**PROVIDED RECORDS**
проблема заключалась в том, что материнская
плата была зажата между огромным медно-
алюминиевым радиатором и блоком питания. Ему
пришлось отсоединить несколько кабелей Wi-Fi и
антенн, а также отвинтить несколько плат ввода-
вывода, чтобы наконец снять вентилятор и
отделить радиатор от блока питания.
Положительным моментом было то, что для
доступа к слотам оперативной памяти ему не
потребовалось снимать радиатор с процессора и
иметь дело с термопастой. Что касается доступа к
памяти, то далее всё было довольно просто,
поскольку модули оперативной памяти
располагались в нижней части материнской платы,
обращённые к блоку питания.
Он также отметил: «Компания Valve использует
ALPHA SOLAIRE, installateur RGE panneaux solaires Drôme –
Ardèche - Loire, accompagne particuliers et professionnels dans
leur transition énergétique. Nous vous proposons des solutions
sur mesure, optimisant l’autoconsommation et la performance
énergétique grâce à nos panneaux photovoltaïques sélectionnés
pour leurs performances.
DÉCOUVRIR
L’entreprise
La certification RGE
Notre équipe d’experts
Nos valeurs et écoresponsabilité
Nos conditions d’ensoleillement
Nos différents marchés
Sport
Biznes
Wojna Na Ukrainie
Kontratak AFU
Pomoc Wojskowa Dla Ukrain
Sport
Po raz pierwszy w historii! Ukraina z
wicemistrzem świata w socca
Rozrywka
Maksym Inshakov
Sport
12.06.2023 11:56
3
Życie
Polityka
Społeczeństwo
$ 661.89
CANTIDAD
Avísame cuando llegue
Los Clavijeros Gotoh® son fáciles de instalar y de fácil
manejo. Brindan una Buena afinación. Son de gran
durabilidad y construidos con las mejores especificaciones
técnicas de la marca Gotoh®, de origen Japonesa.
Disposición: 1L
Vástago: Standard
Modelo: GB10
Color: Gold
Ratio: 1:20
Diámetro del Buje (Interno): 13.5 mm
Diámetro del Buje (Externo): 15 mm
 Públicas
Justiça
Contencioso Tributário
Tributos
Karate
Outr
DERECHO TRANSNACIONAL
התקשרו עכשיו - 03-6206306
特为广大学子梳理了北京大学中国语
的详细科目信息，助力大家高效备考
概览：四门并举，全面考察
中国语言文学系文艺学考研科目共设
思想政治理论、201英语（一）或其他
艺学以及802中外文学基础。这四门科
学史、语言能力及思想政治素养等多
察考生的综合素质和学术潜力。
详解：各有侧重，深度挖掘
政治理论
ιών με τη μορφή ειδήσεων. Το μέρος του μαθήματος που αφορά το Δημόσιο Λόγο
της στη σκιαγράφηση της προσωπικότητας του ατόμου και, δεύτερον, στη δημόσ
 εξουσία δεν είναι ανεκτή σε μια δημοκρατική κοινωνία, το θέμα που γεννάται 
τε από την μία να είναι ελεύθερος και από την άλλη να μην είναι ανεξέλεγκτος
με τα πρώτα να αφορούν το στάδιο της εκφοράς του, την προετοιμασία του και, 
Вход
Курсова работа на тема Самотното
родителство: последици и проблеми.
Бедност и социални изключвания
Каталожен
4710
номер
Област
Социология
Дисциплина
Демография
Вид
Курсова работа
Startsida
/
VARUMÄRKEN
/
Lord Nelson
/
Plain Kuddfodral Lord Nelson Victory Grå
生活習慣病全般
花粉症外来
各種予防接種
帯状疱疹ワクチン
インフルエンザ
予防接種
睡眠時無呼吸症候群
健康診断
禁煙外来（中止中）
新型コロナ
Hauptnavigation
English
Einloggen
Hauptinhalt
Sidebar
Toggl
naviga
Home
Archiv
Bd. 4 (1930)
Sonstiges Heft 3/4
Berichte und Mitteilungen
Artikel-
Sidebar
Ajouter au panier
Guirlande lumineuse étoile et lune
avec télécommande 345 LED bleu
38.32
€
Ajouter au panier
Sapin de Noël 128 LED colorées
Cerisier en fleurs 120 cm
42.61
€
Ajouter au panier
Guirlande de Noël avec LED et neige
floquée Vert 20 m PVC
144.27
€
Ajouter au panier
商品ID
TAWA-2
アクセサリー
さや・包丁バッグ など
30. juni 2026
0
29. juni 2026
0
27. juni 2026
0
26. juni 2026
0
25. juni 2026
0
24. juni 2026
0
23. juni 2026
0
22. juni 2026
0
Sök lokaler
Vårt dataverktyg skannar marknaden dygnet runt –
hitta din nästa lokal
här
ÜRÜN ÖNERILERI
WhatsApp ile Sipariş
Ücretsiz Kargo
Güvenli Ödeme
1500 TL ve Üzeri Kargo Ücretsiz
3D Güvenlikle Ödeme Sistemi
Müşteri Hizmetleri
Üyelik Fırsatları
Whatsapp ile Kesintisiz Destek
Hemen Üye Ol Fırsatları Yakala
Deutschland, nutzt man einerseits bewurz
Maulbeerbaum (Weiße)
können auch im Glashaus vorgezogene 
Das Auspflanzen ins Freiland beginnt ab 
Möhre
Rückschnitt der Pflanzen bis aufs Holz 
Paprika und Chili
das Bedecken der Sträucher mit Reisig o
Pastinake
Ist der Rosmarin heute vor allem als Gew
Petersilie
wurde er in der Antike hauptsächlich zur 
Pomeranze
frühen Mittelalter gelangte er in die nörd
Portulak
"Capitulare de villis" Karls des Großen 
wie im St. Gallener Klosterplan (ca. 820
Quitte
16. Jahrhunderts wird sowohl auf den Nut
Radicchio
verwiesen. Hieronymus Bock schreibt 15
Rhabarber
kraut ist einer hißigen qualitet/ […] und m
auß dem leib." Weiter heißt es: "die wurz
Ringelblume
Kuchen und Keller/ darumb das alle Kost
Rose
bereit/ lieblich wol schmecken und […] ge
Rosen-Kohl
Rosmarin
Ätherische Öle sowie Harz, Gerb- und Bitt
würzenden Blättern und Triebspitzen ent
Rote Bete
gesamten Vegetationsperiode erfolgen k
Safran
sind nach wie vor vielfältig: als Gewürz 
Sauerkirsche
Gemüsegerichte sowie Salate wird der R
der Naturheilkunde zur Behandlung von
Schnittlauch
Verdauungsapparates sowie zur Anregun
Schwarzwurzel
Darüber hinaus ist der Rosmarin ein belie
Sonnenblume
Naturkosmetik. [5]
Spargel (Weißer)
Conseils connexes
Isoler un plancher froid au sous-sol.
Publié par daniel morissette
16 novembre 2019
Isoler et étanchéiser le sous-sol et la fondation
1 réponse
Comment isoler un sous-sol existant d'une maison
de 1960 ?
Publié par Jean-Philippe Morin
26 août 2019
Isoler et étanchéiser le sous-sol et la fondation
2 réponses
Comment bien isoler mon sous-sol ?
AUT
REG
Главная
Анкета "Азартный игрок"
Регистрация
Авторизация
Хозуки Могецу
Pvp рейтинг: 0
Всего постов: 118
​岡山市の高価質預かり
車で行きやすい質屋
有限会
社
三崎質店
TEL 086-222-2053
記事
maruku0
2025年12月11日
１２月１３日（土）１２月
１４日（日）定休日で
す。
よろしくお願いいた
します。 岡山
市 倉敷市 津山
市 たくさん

**TASK REQUIREMENTS**
What is needed is the count of lines in the records that include the word "Buje", with no other text.

**FINAL ANSWER**
2